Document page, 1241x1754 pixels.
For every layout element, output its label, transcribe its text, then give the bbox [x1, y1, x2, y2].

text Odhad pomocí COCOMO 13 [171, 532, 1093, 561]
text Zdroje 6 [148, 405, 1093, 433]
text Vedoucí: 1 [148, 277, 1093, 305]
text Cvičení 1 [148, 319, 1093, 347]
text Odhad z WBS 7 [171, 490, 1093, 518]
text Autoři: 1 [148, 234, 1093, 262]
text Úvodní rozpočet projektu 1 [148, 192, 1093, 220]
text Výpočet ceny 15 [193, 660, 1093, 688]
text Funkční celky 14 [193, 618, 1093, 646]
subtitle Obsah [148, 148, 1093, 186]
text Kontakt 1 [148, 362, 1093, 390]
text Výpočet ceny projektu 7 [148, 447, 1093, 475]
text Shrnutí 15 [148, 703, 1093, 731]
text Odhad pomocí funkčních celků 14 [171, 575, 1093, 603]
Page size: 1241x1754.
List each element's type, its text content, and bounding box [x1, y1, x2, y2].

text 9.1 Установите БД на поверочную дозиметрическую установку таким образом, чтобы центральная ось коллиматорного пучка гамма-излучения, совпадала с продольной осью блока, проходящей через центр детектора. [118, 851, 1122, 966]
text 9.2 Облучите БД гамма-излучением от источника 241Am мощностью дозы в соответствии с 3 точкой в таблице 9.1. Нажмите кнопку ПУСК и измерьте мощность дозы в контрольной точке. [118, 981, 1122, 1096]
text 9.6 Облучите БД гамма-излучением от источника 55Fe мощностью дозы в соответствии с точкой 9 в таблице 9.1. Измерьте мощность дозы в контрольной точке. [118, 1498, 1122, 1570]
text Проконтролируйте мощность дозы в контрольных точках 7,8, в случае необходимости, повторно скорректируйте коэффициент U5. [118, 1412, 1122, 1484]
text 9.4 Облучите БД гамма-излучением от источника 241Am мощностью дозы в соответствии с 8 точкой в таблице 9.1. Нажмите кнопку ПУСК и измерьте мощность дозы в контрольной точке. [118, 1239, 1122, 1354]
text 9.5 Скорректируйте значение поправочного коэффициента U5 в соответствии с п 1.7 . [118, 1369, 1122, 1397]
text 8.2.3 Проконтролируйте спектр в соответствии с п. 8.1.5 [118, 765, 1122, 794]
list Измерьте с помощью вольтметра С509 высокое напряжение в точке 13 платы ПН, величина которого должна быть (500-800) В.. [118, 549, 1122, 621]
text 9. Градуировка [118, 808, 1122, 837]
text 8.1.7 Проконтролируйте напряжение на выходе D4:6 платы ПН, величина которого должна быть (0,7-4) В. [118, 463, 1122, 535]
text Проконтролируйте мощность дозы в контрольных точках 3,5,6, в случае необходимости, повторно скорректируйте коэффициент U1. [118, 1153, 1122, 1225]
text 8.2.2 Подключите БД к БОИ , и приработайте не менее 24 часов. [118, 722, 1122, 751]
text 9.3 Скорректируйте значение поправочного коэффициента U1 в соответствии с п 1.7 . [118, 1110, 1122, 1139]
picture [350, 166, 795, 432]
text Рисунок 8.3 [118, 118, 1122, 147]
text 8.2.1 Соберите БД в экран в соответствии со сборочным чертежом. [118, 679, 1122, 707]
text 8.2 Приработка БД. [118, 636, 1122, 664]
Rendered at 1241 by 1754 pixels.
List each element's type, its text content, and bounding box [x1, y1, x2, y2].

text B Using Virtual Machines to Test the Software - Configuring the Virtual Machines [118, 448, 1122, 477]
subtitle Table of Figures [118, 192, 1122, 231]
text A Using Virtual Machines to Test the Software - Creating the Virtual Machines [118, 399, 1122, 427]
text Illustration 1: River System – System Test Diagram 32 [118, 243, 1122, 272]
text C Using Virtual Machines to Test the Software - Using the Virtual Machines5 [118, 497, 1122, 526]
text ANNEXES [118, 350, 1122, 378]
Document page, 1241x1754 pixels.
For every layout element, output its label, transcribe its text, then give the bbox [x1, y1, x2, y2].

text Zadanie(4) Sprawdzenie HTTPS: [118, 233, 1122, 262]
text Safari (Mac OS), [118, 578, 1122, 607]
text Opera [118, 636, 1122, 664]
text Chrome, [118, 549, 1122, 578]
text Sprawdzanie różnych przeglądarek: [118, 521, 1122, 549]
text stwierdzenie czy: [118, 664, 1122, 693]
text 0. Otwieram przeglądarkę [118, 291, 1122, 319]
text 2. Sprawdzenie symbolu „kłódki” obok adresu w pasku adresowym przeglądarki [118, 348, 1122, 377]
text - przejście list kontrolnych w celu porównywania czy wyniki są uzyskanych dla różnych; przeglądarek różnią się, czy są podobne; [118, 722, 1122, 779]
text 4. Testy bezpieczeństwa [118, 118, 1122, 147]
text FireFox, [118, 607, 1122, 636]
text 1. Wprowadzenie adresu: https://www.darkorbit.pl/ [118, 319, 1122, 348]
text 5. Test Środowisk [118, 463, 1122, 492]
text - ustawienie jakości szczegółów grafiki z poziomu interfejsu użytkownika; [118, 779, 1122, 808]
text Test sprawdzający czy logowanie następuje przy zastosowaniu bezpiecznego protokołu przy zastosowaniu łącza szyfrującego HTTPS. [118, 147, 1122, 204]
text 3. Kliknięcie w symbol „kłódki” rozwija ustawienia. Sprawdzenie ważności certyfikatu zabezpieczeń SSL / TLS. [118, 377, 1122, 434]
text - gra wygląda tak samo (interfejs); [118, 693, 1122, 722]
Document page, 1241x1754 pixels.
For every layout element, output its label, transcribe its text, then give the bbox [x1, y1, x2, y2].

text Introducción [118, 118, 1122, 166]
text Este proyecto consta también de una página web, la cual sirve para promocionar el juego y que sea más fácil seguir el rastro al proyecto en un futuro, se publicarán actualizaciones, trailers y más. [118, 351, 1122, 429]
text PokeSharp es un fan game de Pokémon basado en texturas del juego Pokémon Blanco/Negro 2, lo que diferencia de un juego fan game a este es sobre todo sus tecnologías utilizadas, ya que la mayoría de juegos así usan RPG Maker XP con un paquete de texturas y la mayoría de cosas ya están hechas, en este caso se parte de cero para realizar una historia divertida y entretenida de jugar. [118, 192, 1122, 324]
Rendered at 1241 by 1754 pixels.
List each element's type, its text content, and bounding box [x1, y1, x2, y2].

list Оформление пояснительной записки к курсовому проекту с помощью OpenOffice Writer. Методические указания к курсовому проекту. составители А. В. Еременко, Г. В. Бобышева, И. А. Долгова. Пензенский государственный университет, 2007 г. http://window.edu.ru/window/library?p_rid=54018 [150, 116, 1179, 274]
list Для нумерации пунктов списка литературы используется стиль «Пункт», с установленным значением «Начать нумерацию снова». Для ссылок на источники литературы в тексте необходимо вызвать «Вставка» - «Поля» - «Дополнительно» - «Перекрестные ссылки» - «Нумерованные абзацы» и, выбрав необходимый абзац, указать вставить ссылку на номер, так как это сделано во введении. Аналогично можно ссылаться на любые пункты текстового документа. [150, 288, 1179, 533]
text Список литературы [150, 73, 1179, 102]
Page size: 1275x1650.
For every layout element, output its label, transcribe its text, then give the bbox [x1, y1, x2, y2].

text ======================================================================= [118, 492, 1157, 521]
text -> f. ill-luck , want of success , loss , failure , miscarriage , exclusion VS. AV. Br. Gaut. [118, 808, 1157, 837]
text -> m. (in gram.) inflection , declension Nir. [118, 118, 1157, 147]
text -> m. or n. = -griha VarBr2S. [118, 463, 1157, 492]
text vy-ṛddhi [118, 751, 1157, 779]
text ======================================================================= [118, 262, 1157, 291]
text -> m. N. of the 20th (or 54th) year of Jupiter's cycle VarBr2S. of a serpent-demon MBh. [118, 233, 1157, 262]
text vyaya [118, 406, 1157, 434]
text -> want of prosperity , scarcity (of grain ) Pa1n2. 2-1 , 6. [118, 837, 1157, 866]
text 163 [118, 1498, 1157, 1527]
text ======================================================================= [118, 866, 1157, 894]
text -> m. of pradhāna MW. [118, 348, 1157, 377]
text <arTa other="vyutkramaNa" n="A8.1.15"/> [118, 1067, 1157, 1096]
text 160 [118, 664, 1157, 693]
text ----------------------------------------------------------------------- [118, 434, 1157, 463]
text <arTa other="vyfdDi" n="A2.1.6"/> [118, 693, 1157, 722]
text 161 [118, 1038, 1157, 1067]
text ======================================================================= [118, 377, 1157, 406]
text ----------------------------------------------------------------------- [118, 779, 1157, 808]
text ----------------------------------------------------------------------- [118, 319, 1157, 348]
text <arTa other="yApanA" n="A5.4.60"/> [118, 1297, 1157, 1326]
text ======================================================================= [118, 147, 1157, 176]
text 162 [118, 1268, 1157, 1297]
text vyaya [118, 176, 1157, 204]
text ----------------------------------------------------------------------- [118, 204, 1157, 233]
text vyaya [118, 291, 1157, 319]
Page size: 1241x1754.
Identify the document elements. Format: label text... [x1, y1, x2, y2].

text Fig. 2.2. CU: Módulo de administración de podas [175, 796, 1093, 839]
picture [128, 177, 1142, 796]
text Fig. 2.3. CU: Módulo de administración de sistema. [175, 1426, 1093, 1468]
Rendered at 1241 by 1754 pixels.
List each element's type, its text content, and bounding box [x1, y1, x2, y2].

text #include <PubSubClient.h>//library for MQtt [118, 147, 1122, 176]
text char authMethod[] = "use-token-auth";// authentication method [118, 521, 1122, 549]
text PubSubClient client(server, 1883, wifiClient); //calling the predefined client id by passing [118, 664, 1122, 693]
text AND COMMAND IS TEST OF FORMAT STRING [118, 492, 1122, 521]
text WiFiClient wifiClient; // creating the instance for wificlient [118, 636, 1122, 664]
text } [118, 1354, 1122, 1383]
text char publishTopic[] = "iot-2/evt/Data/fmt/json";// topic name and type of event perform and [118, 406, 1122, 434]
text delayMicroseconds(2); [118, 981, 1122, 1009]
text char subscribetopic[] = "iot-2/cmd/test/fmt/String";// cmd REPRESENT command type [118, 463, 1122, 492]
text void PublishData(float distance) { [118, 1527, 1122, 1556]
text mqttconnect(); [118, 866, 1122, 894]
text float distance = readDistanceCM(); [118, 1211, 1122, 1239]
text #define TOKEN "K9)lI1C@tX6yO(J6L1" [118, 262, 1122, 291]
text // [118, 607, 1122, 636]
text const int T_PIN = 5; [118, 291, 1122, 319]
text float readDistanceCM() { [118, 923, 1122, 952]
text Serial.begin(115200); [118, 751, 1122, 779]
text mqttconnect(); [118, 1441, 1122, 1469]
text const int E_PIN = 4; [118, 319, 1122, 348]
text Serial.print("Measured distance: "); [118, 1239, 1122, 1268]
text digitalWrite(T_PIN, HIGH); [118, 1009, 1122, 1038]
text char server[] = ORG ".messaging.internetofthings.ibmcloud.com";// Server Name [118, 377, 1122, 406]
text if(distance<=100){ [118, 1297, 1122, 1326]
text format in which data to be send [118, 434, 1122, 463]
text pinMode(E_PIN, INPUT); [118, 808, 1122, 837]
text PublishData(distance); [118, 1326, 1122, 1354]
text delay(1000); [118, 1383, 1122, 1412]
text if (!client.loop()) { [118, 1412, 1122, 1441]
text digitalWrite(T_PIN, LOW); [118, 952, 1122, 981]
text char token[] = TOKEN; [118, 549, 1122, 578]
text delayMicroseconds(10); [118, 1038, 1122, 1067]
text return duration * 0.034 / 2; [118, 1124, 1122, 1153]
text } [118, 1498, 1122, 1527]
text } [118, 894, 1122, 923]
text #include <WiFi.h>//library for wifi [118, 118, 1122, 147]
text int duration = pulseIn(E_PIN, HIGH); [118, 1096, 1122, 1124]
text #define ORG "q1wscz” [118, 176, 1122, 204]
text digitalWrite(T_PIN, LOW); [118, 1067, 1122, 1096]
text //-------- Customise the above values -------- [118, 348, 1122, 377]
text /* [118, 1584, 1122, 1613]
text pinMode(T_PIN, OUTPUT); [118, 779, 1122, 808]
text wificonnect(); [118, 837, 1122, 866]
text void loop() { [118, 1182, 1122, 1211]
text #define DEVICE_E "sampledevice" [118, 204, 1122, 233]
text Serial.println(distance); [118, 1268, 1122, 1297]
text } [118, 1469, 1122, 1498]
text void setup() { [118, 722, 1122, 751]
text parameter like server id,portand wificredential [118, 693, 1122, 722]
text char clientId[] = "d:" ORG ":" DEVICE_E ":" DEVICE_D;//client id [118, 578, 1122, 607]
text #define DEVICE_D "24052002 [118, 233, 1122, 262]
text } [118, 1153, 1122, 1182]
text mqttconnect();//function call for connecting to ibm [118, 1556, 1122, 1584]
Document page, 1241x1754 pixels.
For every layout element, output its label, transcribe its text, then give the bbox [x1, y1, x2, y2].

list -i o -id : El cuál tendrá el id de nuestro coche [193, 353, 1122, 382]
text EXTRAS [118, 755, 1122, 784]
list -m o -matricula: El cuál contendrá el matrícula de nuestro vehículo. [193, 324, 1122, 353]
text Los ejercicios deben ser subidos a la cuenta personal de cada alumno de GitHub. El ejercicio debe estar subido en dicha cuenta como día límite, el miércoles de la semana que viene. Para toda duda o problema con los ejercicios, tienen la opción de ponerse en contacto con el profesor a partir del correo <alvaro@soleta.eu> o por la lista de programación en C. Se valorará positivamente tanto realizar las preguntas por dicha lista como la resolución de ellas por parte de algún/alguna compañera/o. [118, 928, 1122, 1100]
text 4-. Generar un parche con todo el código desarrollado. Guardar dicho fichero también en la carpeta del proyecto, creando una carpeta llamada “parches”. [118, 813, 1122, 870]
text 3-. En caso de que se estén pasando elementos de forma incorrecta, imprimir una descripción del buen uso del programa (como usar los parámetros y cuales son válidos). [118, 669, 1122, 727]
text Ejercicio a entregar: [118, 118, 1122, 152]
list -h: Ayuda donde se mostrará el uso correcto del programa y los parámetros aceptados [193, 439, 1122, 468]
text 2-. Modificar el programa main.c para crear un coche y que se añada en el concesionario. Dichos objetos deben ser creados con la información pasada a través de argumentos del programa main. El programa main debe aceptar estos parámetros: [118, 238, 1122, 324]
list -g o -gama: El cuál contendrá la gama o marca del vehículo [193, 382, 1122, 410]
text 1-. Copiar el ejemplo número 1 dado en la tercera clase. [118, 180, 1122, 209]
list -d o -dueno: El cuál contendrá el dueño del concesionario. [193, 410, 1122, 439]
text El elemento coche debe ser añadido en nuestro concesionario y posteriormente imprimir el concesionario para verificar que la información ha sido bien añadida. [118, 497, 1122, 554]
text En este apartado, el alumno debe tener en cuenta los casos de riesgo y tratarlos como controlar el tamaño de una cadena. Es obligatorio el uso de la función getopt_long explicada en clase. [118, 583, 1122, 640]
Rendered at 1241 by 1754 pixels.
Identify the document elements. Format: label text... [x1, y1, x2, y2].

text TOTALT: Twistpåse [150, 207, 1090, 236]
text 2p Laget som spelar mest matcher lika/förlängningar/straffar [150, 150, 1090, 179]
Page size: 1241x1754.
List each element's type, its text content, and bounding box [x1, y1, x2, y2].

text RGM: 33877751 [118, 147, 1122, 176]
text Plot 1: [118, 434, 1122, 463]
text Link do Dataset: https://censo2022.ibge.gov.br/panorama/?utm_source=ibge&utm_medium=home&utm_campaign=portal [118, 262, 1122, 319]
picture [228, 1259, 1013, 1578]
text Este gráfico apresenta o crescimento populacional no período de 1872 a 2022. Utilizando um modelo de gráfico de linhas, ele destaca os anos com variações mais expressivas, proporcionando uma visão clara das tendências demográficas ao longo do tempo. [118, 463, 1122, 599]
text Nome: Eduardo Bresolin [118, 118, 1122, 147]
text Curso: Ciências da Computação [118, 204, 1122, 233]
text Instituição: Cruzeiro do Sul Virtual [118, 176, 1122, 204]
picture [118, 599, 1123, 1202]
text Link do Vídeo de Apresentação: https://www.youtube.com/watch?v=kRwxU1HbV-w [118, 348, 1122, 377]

**INSTRUCTIONS FOR THE TASK:**
Rewrite the items from the line with "492, 1157, 521]" to the line with "text vyaya [118, 406, 1157, 434]", replacing "serpent-demon" with "snake-demon" and leaving everything else unchanged.

**WRITTEN ANSWER:**
text ======================================================================= [118, 492, 1157, 521]
text -> f. ill-luck , want of success , loss , failure , miscarriage , exclusion VS. AV. Br. Gaut. [118, 808, 1157, 837]
text -> m. (in gram.) inflection , declension Nir. [118, 118, 1157, 147]
text -> m. or n. = -griha VarBr2S. [118, 463, 1157, 492]
text vy-ṛddhi [118, 751, 1157, 779]
text ======================================================================= [118, 262, 1157, 291]
text -> m. N. of the 20th (or 54th) year of Jupiter's cycle VarBr2S. of a snake-demon MBh. [118, 233, 1157, 262]
text vyaya [118, 406, 1157, 434]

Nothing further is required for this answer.